- Occupations: Reporter, News anchor
- Employer: Mediaworks New Zealand
- Spouse: Ross Karl

= Janika ter Ellen =

New Zealand television presenter

Janika ter Ellen is a New Zealand television broadcaster who was previously a news anchor for the Sky TV owned News show, Prime News, which broadcast on Sky Channel 004 and Freeview Channel 10. She has also previously worked across The Paul Henry Show, Firstline, 3 News' 6pm bulletin, and Nightline, covering everything from the Scott Guy trial to New Zealand Fashion Week, being a reporter for the past three years for 3 News before joining The Paul Henry Show lineup as the news presenter.

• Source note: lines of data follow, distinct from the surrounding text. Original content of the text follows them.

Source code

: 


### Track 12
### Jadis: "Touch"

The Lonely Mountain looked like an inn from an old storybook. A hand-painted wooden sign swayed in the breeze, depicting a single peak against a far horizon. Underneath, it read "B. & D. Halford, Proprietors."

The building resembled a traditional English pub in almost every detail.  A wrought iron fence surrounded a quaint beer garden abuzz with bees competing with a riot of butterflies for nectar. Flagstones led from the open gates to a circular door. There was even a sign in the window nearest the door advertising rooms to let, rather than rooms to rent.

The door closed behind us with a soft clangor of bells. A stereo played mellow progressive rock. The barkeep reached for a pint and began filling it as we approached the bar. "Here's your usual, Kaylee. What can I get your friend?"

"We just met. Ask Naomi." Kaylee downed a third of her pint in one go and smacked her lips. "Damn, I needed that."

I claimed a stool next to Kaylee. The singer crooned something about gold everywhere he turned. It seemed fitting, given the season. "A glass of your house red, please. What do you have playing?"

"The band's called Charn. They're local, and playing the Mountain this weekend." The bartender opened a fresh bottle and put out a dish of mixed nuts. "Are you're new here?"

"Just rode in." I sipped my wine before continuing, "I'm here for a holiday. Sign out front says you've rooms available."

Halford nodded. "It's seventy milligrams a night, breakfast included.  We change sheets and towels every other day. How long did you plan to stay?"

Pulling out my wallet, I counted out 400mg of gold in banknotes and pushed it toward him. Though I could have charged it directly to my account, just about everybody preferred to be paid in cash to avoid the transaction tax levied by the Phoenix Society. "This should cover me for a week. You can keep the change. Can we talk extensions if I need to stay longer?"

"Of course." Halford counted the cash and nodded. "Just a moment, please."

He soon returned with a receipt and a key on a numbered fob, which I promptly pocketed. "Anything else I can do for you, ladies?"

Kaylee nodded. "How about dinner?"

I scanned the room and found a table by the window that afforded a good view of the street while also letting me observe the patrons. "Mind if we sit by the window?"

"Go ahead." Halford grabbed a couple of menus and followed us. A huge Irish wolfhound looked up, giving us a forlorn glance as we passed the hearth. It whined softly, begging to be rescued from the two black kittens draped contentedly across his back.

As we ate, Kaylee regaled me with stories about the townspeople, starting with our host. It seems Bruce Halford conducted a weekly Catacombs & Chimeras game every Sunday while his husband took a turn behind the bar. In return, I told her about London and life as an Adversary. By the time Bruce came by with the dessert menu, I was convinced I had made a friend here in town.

She is married to Ross Karl, rugby reporter for the now-defunct Newshub.

==Career==
She studied political science and media studies at Victoria University of Wellington, before completing her journalism training at the New Zealand Broadcasting School in Christchurch. After a six-month stint at RadioLIVE, she joined 3 News. She has been a reporter for 3 News for three years, based in the Wellington bureau, and has worked across Firstline, 3 News’ 6pm bulletin, and Nightline.

On 27 January 2014, The Paul Henry Show premiered on TV3, with ter Ellen as the news presenter alongside show host Paul Henry.

She was the recipient of the Best Dressed Female Supreme Award in David Hartnell's 2014 Best-Dressed List.